This can be a result of an issue with the configuration of your OAuth client. Do you have the link to your client? (Example: meta:Special:OAuthListConsumers/view/b7f698ff5fcc830e98d1dae7eabffc53)

Klein Muçi (talkcontribs)
APaskulin (WMF) (talkcontribs)

I wasn't sure myself, but I tested it out just now, and it seems that the MediaWiki API:REST API only supports OAuth 2.0. (This is definitely something we can improve in the docs, so thanks for bringing this up!) The client you linked to is OAuth 1.0a. Unfortunately you won't be able to change it, so you'll need to create a new client with the same configuration except select OAuth 2.0 as the "OAuth protocol version". That should give you an access token that works!

Klein Muçi (talkcontribs)

Oh... Thank you! I'll try it out now and report on the results. :)

Klein Muçi (talkcontribs)

Yes, it works perfectly now. I did notice something though: The first time I had tried it, I substituted only the "TOKEN" part leaving the source symbol ($) intact. I did the same now and it didn't work again. It only worked after I removed that part as well. So I was thinking that maybe even the OAuth 1.0 is supported, it was just me doing it wrong (I never got the chance to try it correctly). Or did you try it personally and it didn't work?

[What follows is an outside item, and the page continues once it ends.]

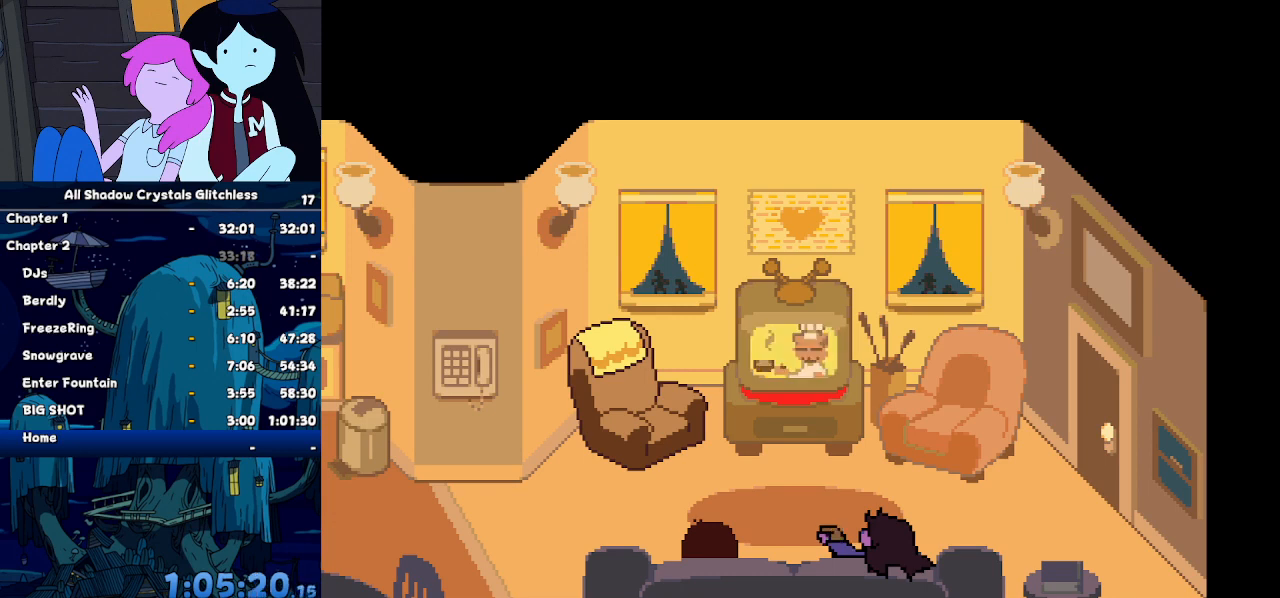
{"keys": ["ctrl", "down", "shift", "z"], "events": [[334, "z", "down"], [367, "z", "up"], [400, "return", "down"], [467, "return", "up"], [500, "z", "down"]]}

The reason I ask, apart from not wanting to be the reason the documentation is changed in a wrong way, is that I apparently need OAuth 1.0 to be able to apply the replaces fixes I mentioned earlier according to this page: Manual:Pywikibot/OAuth. There and here is mentioned that you need 4 tokens ('<consumer_key>','<consumer_secret>', '<access_key>', '<access_secret>') to be able to use them in your user-config.py file and those 4 tokens are generated with OAuth 1.0. (What I had until now.) I'm not sure if I need to have 2 different clients now because of this. Or maybe I can somehow use the 3 tokens of OAuth 2.0?

Klein Muçi (talkcontribs)

Also, follow up question: Do I need to write the access token in every request I make forever?

APaskulin (WMF) (talkcontribs)

>The first time I had tried it, I substituted only the "TOKEN" part leaving the source symbol ($) intact.

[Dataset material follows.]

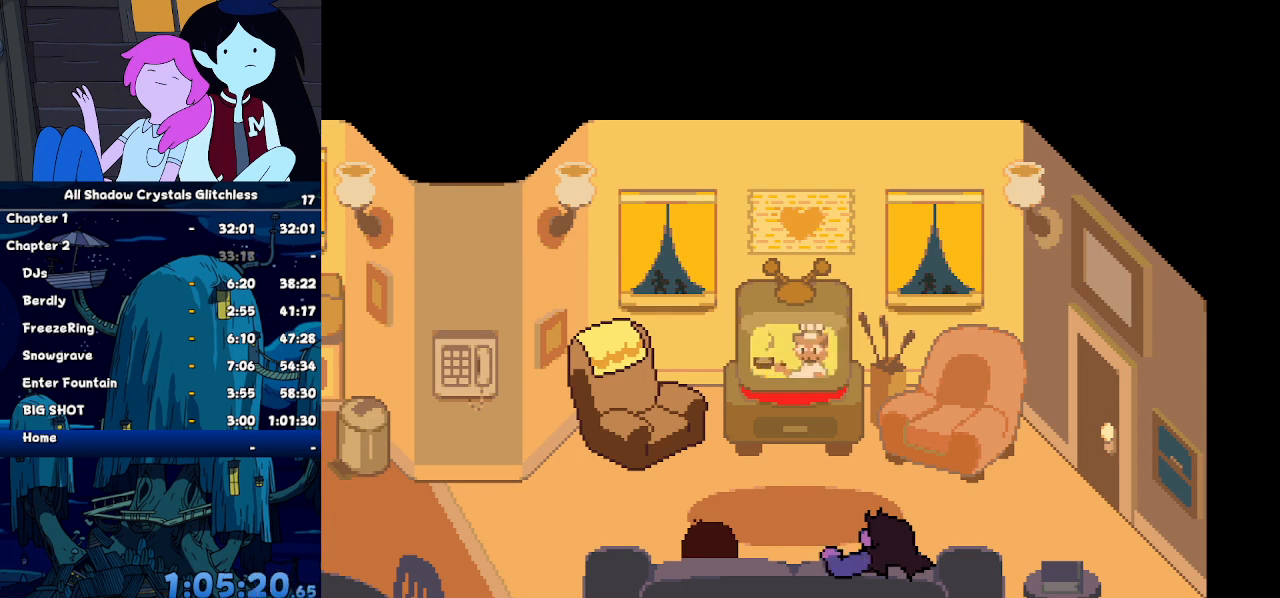
{"keys": ["ctrl", "down", "shift", "z"], "events": [[67, "return", "down"], [67, "z", "up"], [100, "return", "up"], [134, "z", "down"], [200, "z", "up"], [234, "return", "down"], [300, "return", "up"], [334, "z", "down"], [400, "return", "down"], [400, "z", "up"], [434, "return", "up"], [467, "z", "down"]]}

$TOKEN is meant to be replaced as a whole, both the $ symbol and the token. I did test OAuth 1.0 personally, and it is not supported.


> those 4 tokens are generated with OAuth 1.0

That's correct: Pywikibot only supports OAuth 1.0a. Pywikibot and API:REST API provide similar functionality, so it's possible that you may not need to use both. To provide more guidance here, I'd need to understand more about your code.


> Do I need to write the access token in every request I make forever?

Yes, the token will need to be included in all the requests that your bot makes, but there are ways to make that easier depending on how your code is set up. Where are you running your code?

Klein Muçi (talkcontribs)

First of all, thank you so much for being available to answer question in regard to this. I've spent the past few months solving everything with trial and error because I couldn't find someone to help on this subject. You are usually suggested to go for help on IRC or mailing lists and unfortunately I haven't had good experiences with those.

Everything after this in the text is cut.